ENERGY TECHNICALS (WTI | ULSD | RBOB | NG)
ULSD futures fell further today, but in an outside session as we saw a higher high to go along with today's lower low. While that gives us some pause, with continued downside movement and bearish slow stochastics, RSI, and candlesticks, we'll adopt a neutral/bearish stance, seeing next support at $1.3068 and then at the 100-day ma ($1.1992), whereas the $1.3500 mark we saw taken out today becomes nearby resistance, followed by the $1.3987 high. We also side with RBOB bears, and do so with more conviction that with HO, as we gapped lower overnight and fell 1.7% in a downside session. Stochastics, the RSI, and candlesticks all point lower, and here the major averages are much closer to neutral, with only the 9-day ma trading above the longer averages. We continue to look to the 100-day ma ($1.2016) and then to the 200-day ma ($1.1019) for support, whereas $1.2546 and then $1.2960 are our nearby resistance levels. WTI fell 1.7% today in a downside session, and we side with the bears here as well. Indicators are similar to those in RBOB. With $45.27 support taken out today, we look next to $43.79 and then $40.00 as next support.
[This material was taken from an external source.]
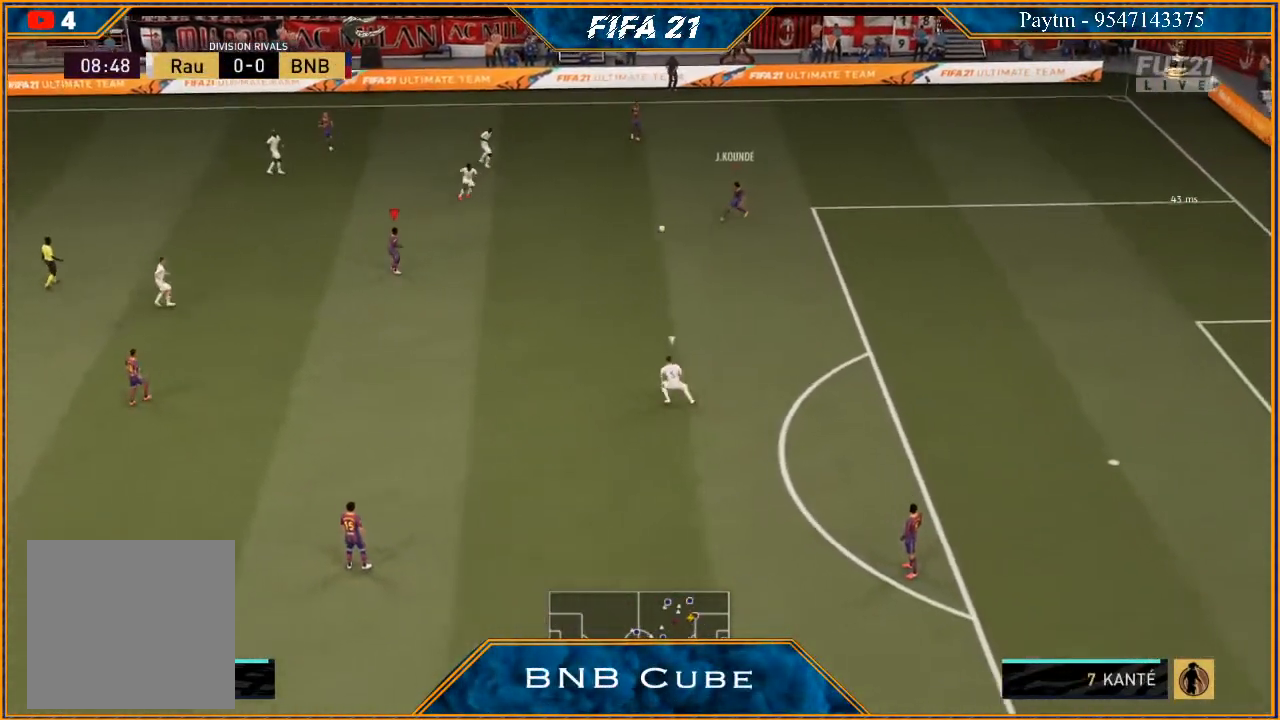
{"buttons": [], "left_stick": "left", "right_stick": "center", "events": [[333, "left_stick", "down"], [400, "R2", "up"], [500, "left_stick", "left"]]}
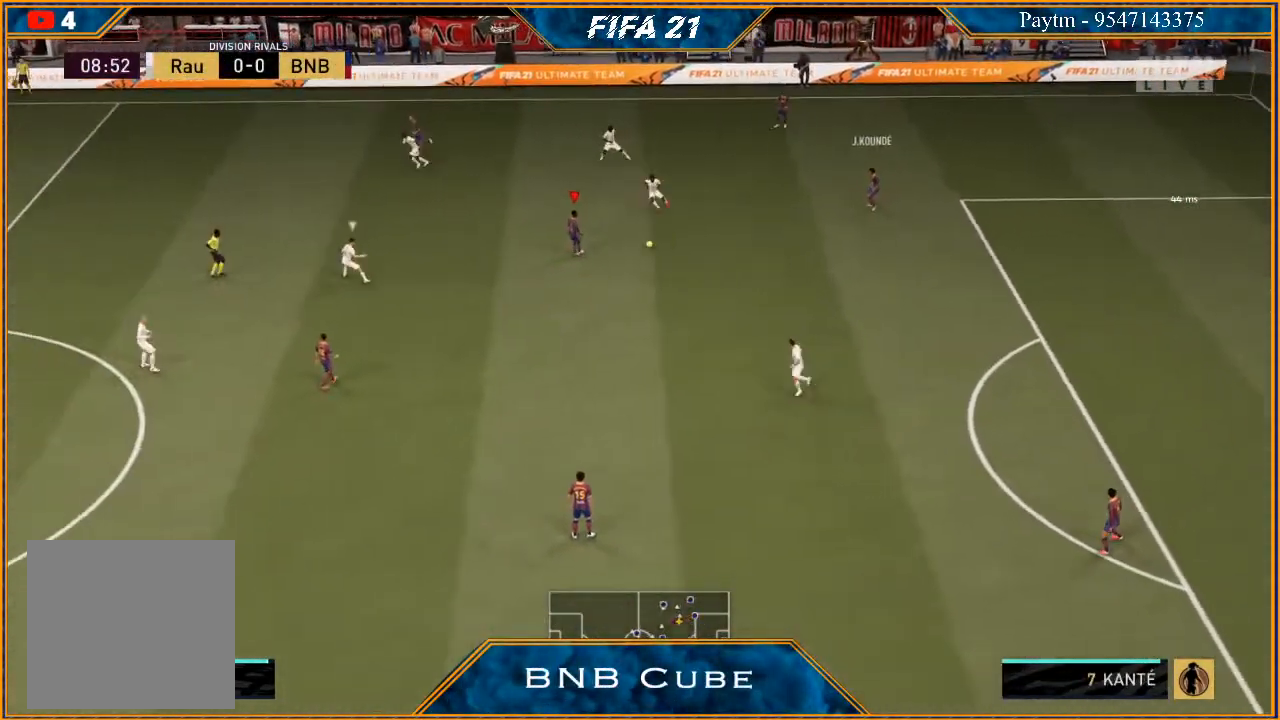
{"buttons": ["L1"], "left_stick": "up-left", "right_stick": "center", "events": [[400, "Y", "down"], [433, "L1", "down"], [433, "left_stick", "up-left"], [500, "Y", "up"]]}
Natural gas futures, edged down 0.1% today in an inside session, with the 18-day ma ($2.832) serving as a floor in today's session. We settled back below $2.898, which becomes nearby resistance (followed by $3.182), whereas $2.762 and then $2.403 are next support. Slow stochastics have crossed for a sell signal and are falling bearishly, whereas the RSI and candlesticks are neutral. Major averages are neutral/bearish, and the MACD is neutral. We'll take a neutral stance here.